In: Operations Management
Malaysia and Singapore received billions of dollars of foreign direct investment (FDI). Each of these countries offer various investment incentives to invest in their countries. Search the websites of international trade and investment of both countries and find out about the various incentives offered by the governments of these countries. Explain what are the types of incentives offered?
Answer :
Since 2010 foreign investment in Malaysia has oscillated between USD 9 billion and USD 12 billion, making the country one of the region 's highest FDI recipients. Malaysia continues to be an attractive investment destination in the face of growing trade tensions worldwide. The authorities aim to place Malaysia as a gateway to the ASEAN market by offering foreign companies various incentives, notably pioneer company status and investment-related tax reductions. However, the government maintains a large discretionary power to authorize investment projects and uses it to obtain the maximum benefit from foreign participation and by demanding agreements that are advantageous in terms of technology transfer or the creation of joint ventures. Let's discuss various investment incentives offering by Malaysia to invest in their country.
1.MSC status:
Technology and knowledge-driven firms will apply for MSC Malaysia
Status and thus benefit, among other benefits, access to facilities
with enhanced communication infrastructures. MSC status grants the
right to hire up to 20 foreign knowledge workers, and duties on
imported technology equipment are not in place.
2. 5-Year Intellectual Property tax
depreciation:
Malaysian firms buying patents, designs, models, trademarks, brand
assets or other similar overseas rights can speed up the tax
deductibility of such purchases. While typically the tax
write-downs have to be done over the useful life of the estate,
this allows for a write-down of 100 per cent over five years and
thereby reduces the company's tax bill.
3. Exemption from tax on capital
expenditure linked to R&D:
For the first 10 years, companies with in-house R&D functions
can deduct 50 per cent of this expenditure from their taxable
income. Specialist R&D companies can use 100 per cent of this
expenditure for this purpose (whether researching on their behalf
or a contract basis for others).
4.Customs exemptions on raw
materials imports:
This opportunity is aimed at increasing the manufacturing sector in
Malaysia, as imported inputs for finished goods are not taxable. It
holds the cost of manufacturing in Malaysia down. The opportunity
can be extended to certain other industries that the government is
promoting, such as construction projects in tourism or hotels.
Hence, construction materials will be excluded from import duty in
such situations.
5. Place of the pioneer:
Malaysia grants this ten-year incentive to businesses in promoted
fields such as R&D, tourism, hospitality, manufacturing, or
technical education. This benefit decreases the amount of taxable
income by 70%, lowering the effective corporate tax rate of such
businesses to just 30 per cent of the normal level during this
period.
The Government of Singapore has attracted FDI through grants, support, and tax incentives. Entrepreneurs in Singapore will obtain loans and tax cuts via these government programs. The Special Situation Fund for Startups (SSFS), managed by EDBI, aims to fund innovative start-ups in the early to late stages that can contribute through a convertible note to Singapore's national priorities. The Minister of Finance announced the introduction of an Intellectual Property Development Incentive ("IDI") to promote the use of intellectual property ("IP") derived from R&D.The Finance and Treasury Center (FTC) Incentive aims to encourage firms to grow treasury management capabilities and to use Singapore as the basis for strategic finance and treasury management activities.
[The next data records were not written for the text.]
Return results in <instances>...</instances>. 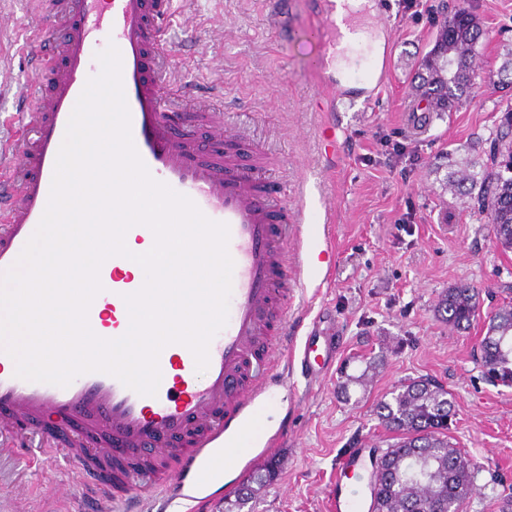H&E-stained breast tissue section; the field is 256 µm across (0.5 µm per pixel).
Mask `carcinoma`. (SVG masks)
<instances>
[{
	"instance_id": "cac0c4a2",
	"label": "carcinoma",
	"mask_w": 512,
	"mask_h": 512,
	"mask_svg": "<svg viewBox=\"0 0 512 512\" xmlns=\"http://www.w3.org/2000/svg\"><path fill=\"white\" fill-rule=\"evenodd\" d=\"M457 30L458 44L447 47L445 33ZM442 40L422 59L414 73L415 90L429 100L431 111L450 112L478 76L475 45L480 27L474 14L462 22L458 12L444 18ZM446 187L475 195L479 213L491 225L496 241L512 249V125L499 121L486 160H472L448 175ZM448 325L466 330L478 316L473 289L455 287L440 302ZM482 375L512 387V301L489 316L479 343ZM453 409L450 393L426 378L412 379L391 399L376 405V415L393 442L382 454L384 465L372 476L373 512H464L472 492L475 464L448 436ZM276 474L275 461L255 472L239 490L238 504Z\"/></svg>"
}]
</instances>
The Aircraft Leasing Scheme (ALS) aims to encourage firms to develop aircraft leasing capabilities and expand the Singapore aircraft leasing industry.Economic Development Board of Singapore (EDB) and National Environment Agency (NEA) each carry out initiatives to provide stronger support to companies in their push to become more energy efficient and reduce carbon emissions. The Research Incentive Scheme for Companies (RISC) facilitates the advancement of research and development skills and innovations through the funding of scientific and technical ventures.Grant support for REG(E) will match the amount of carbon reduction, up to a maximum limit of 50 per cent of qualifying costs. Under the PIC scheme, businesses can benefit from tax benefits to encourage the use of innovative as well as productive activities using technology. If businesses are looking to fund their business, you don't have to be disappointed because Singapore government offers several different grants.The aforementioned grants and tax incentives are eligible for both Singaporean-based entrepreneurs and partnering international investors.